Thomas noted "several automakers have recently lowered their full-year earnings outlooks due to the increased costs of steel and aluminum." She urged the administration to eliminate the steel and aluminum tariffs prior to the signing of the USMCA.
"This would provide industry much-needed certainty and maintain the region’s competitiveness in the global marketplace," Thomas said.
Thomas offered tepid support for the USMCA, saying the new agreement "preserves the integrated regional automotive supply chain established throughout North America and has the potential to maintain the competitiveness of the U.S. based auto industry."
She noted provisions in the new agreement that call for increasing from 62.5 percent to 75 percent the percentage of a car's parts that have to come from the U.S., Canada or Mexico to qualify for duty-free treatment "will likely increase compliance costs and the administrative burden across the entire industry, although the extent will vary among individual companies."
John Bozzella, CEO of the Association of Global Automakers that represents foreign-based manufacturers, said the auto industry was led to believe the steel and aluminum tariffs that were imposed on Canada and Mexico were going to be removed as part of the negotiations that produced the new trade agreement.
"The fact that they have not yet been removed, and that there is no clear indication if or when they will be – despite new requirements for U.S. automakers regarding purchases of these metals from North American-based mills – is highly disappointing, damaging to the industry and contrary to spirit of these negotiations," Bozzella said. "These tariffs are today raising costs for every automaker in the United States and, we believe, should be removed immediately."
The Trump administration has floated the possibility of placing a 25 percent tariff on imported vehicles, using the same federal law — Section 232 of the Trade Expansion Act of 1962 — that allowed him to place levies on foreign steel and aluminum under the guise of protecting the country from a national security threat.
Bozzella said Thursday: "The threat of additional tariffs on autos and auto parts under the Section 232 investigation that Commerce is conducting hangs like a sword over our industry and complicates any assessment of the USMCA.
"In our view, there is no credible justification for the idea that automotive imports threaten our national security — in fact, the growth of international automakers in the United States during the past quarter century proves otherwise," he said.
In addition to calling for increasing the percentage of a car's parts that have to come from the U.S., Canada or Mexico to qualify for duty-free treatment, the USMCA also requires that 40-45 percent of an auto's content be made by workers earning at least $16 per hour.

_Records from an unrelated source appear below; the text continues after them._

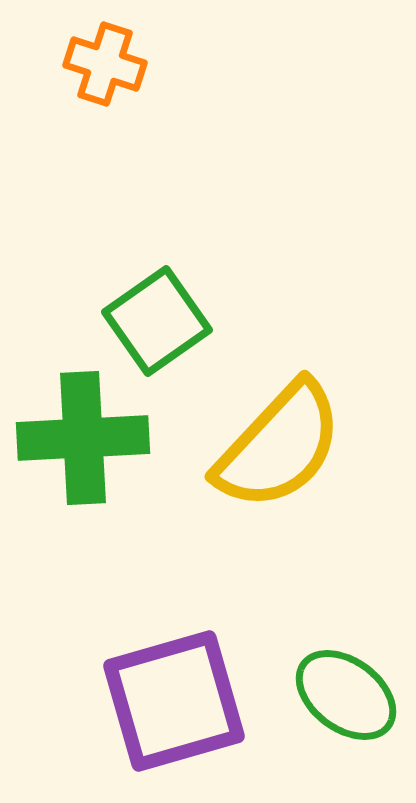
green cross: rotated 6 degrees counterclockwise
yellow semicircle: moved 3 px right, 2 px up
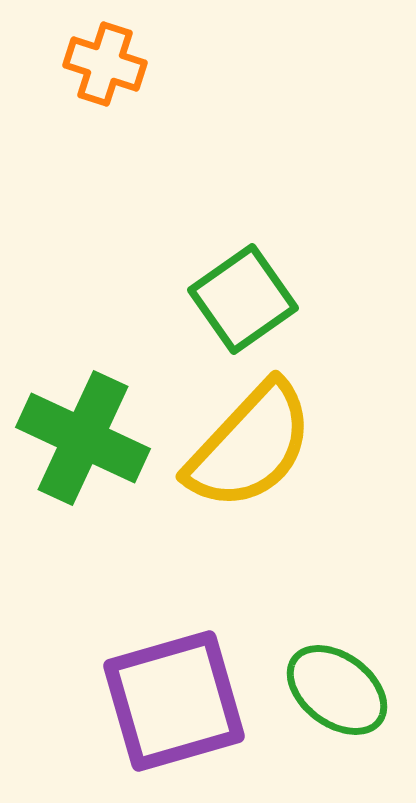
green square: moved 86 px right, 22 px up
green cross: rotated 28 degrees clockwise
yellow semicircle: moved 29 px left
green ellipse: moved 9 px left, 5 px up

It contains provisions to protect up to 2.6 million cars and $32.4 billion worth of parts imported from Canada and Mexico from tariffs on imported vehicles that are being considered separately by the Trump administration. Vehicles not meeting the requirements would be subject to a 2.5 percent duty.

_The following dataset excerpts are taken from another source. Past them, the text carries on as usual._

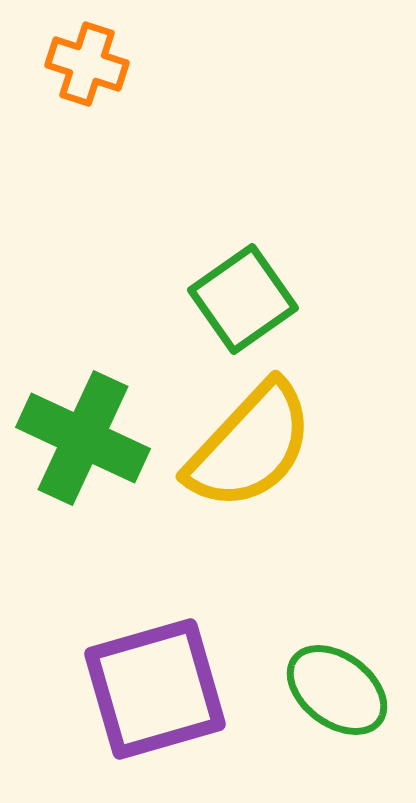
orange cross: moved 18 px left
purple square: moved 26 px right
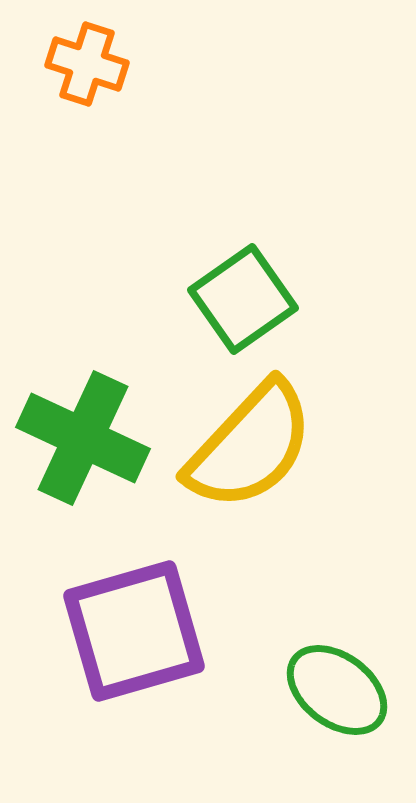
purple square: moved 21 px left, 58 px up
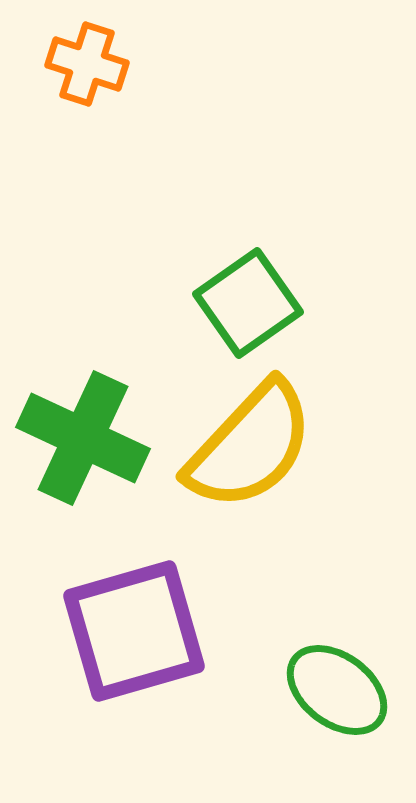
green square: moved 5 px right, 4 px down
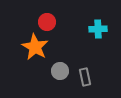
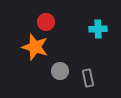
red circle: moved 1 px left
orange star: rotated 12 degrees counterclockwise
gray rectangle: moved 3 px right, 1 px down
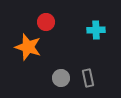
cyan cross: moved 2 px left, 1 px down
orange star: moved 7 px left
gray circle: moved 1 px right, 7 px down
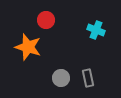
red circle: moved 2 px up
cyan cross: rotated 24 degrees clockwise
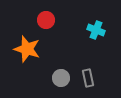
orange star: moved 1 px left, 2 px down
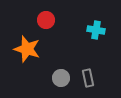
cyan cross: rotated 12 degrees counterclockwise
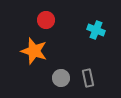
cyan cross: rotated 12 degrees clockwise
orange star: moved 7 px right, 2 px down
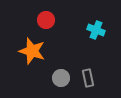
orange star: moved 2 px left
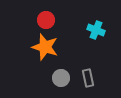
orange star: moved 13 px right, 4 px up
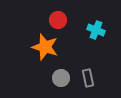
red circle: moved 12 px right
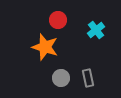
cyan cross: rotated 30 degrees clockwise
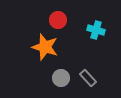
cyan cross: rotated 36 degrees counterclockwise
gray rectangle: rotated 30 degrees counterclockwise
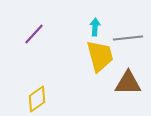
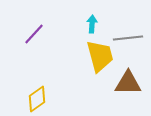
cyan arrow: moved 3 px left, 3 px up
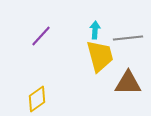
cyan arrow: moved 3 px right, 6 px down
purple line: moved 7 px right, 2 px down
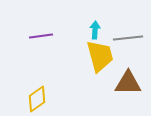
purple line: rotated 40 degrees clockwise
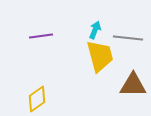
cyan arrow: rotated 18 degrees clockwise
gray line: rotated 12 degrees clockwise
brown triangle: moved 5 px right, 2 px down
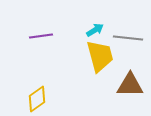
cyan arrow: rotated 36 degrees clockwise
brown triangle: moved 3 px left
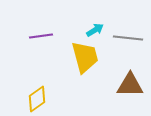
yellow trapezoid: moved 15 px left, 1 px down
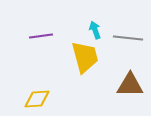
cyan arrow: rotated 78 degrees counterclockwise
yellow diamond: rotated 32 degrees clockwise
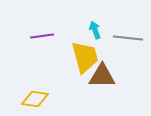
purple line: moved 1 px right
brown triangle: moved 28 px left, 9 px up
yellow diamond: moved 2 px left; rotated 12 degrees clockwise
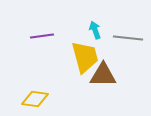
brown triangle: moved 1 px right, 1 px up
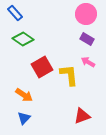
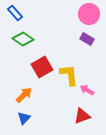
pink circle: moved 3 px right
pink arrow: moved 1 px left, 28 px down
orange arrow: rotated 78 degrees counterclockwise
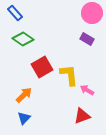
pink circle: moved 3 px right, 1 px up
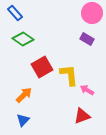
blue triangle: moved 1 px left, 2 px down
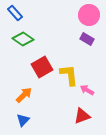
pink circle: moved 3 px left, 2 px down
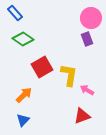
pink circle: moved 2 px right, 3 px down
purple rectangle: rotated 40 degrees clockwise
yellow L-shape: rotated 15 degrees clockwise
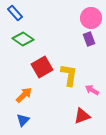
purple rectangle: moved 2 px right
pink arrow: moved 5 px right
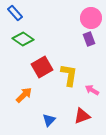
blue triangle: moved 26 px right
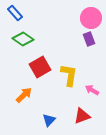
red square: moved 2 px left
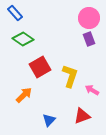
pink circle: moved 2 px left
yellow L-shape: moved 1 px right, 1 px down; rotated 10 degrees clockwise
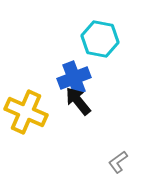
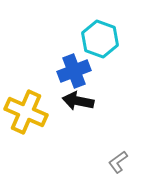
cyan hexagon: rotated 9 degrees clockwise
blue cross: moved 7 px up
black arrow: rotated 40 degrees counterclockwise
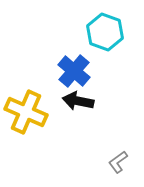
cyan hexagon: moved 5 px right, 7 px up
blue cross: rotated 28 degrees counterclockwise
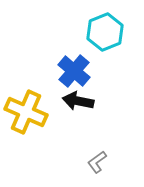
cyan hexagon: rotated 18 degrees clockwise
gray L-shape: moved 21 px left
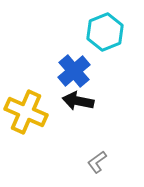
blue cross: rotated 8 degrees clockwise
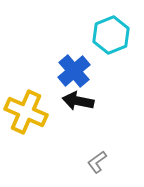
cyan hexagon: moved 6 px right, 3 px down
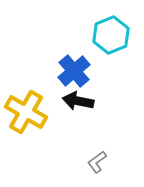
yellow cross: rotated 6 degrees clockwise
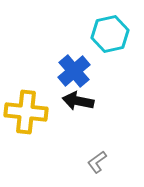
cyan hexagon: moved 1 px left, 1 px up; rotated 9 degrees clockwise
yellow cross: rotated 24 degrees counterclockwise
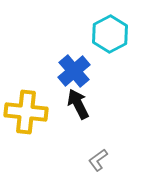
cyan hexagon: rotated 15 degrees counterclockwise
black arrow: moved 3 px down; rotated 52 degrees clockwise
gray L-shape: moved 1 px right, 2 px up
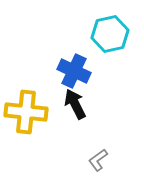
cyan hexagon: rotated 15 degrees clockwise
blue cross: rotated 24 degrees counterclockwise
black arrow: moved 3 px left
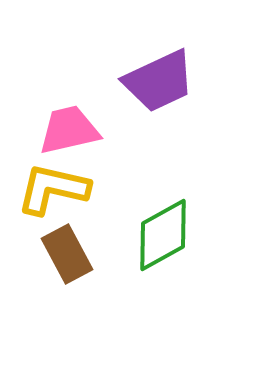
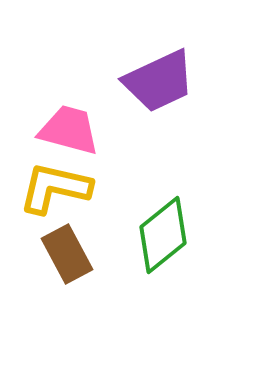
pink trapezoid: rotated 28 degrees clockwise
yellow L-shape: moved 2 px right, 1 px up
green diamond: rotated 10 degrees counterclockwise
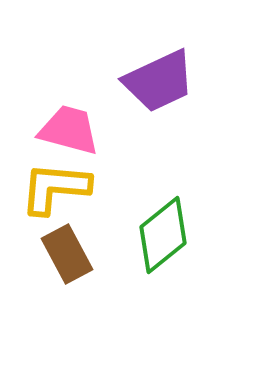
yellow L-shape: rotated 8 degrees counterclockwise
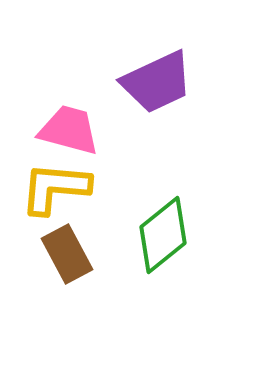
purple trapezoid: moved 2 px left, 1 px down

U.S. Rep. Sander Levin, D-Royal Oak, said the Trump administration's proposed replacement for NAFTA does not do enough to ensure that efforts to boost Mexican wages are going to be effective. He said projections for wages in Mexico have fallen short of predictions that NAFTA would cause average wages there to climb as much as 16 percent.

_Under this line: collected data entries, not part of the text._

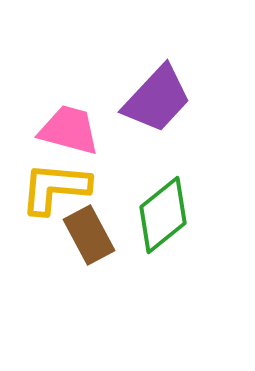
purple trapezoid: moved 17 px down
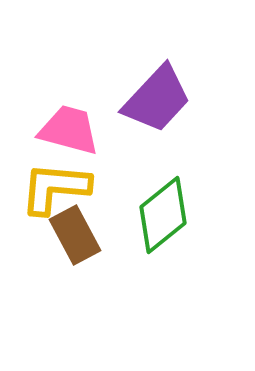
brown rectangle: moved 14 px left
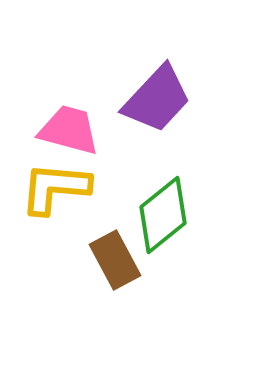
brown rectangle: moved 40 px right, 25 px down
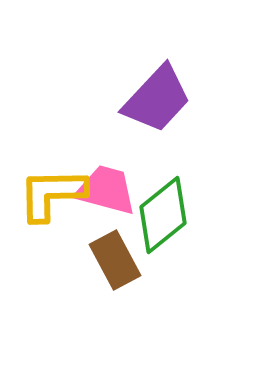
pink trapezoid: moved 37 px right, 60 px down
yellow L-shape: moved 3 px left, 6 px down; rotated 6 degrees counterclockwise
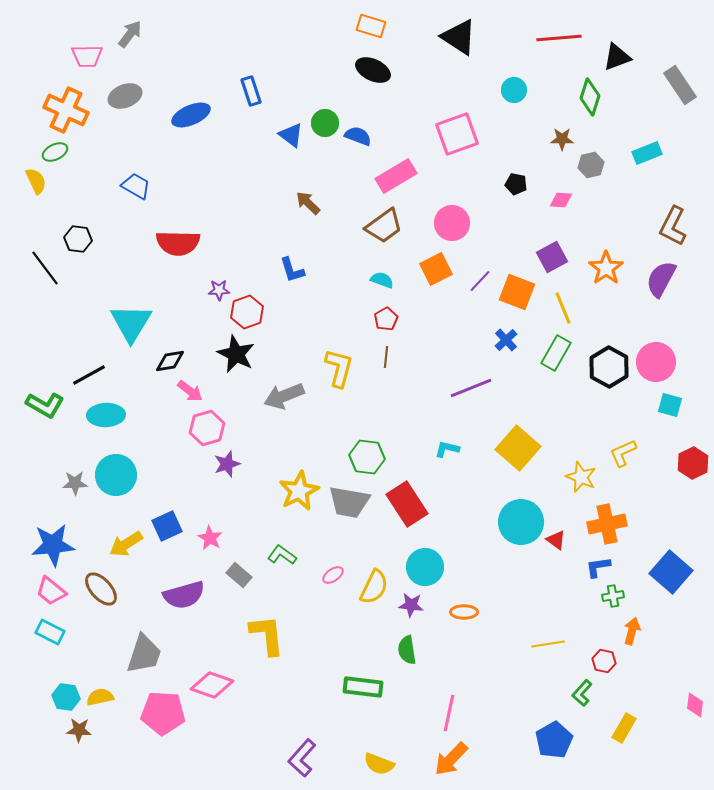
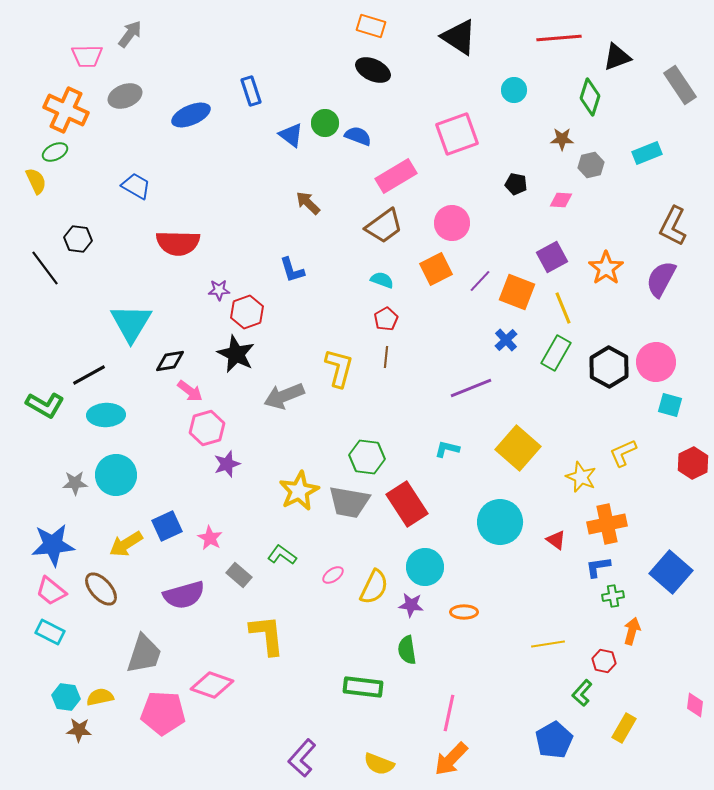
cyan circle at (521, 522): moved 21 px left
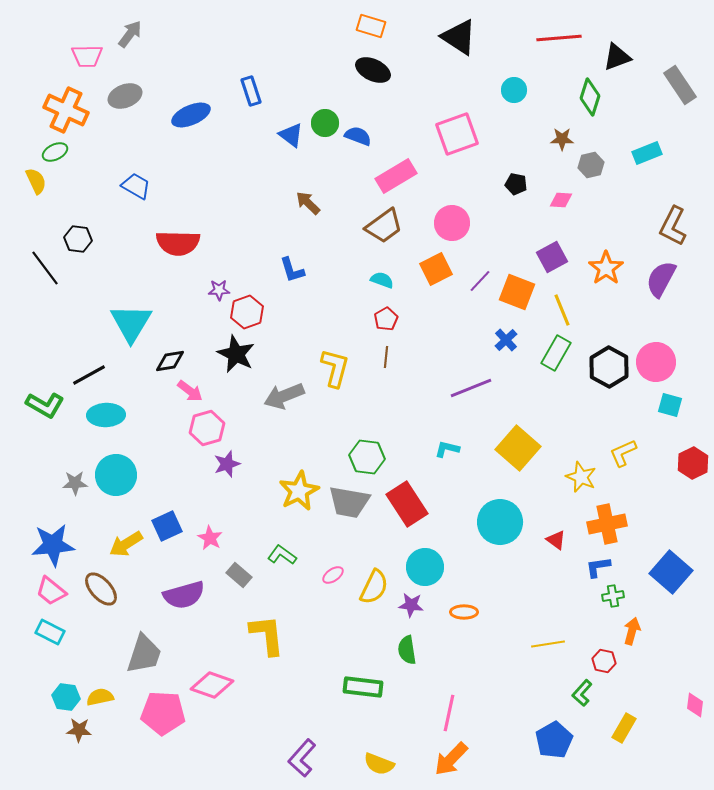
yellow line at (563, 308): moved 1 px left, 2 px down
yellow L-shape at (339, 368): moved 4 px left
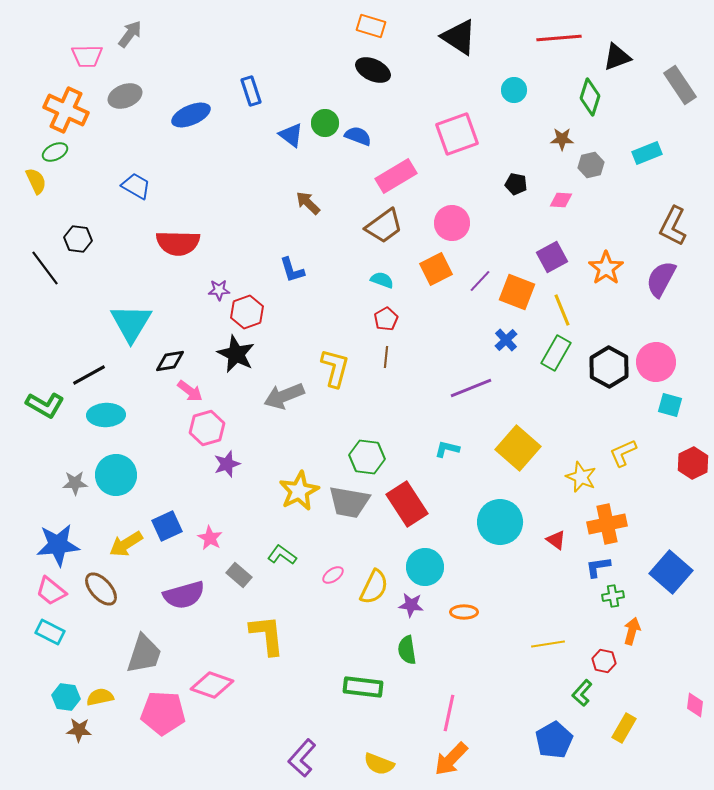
blue star at (53, 545): moved 5 px right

"These predictions missed the mark substantially because there was a failure to fully account for the pervasiveness of Mexico's industrial policy to attract capital by keeping wages at rock-bottom levels through a lack of labor rights," he said. "Instead of converging wages upwards, the trade agreement created the NAFTA paradox: Mexican workers produced more and earned less."
Levin, who is retiring at the end of the year, cast doubt on whether the Trump administration will be able to win support from the new Democratic majority in the U.S. House of Representatives without major changes to Mexican wage provisions.
"It is my belief," he said, "that without the development of such policy that effectively rectifies the basic flaw in and the major source of controversy over NAFTA 25 years ago, the USMCA will not receive strong support among the new House Democratic majority."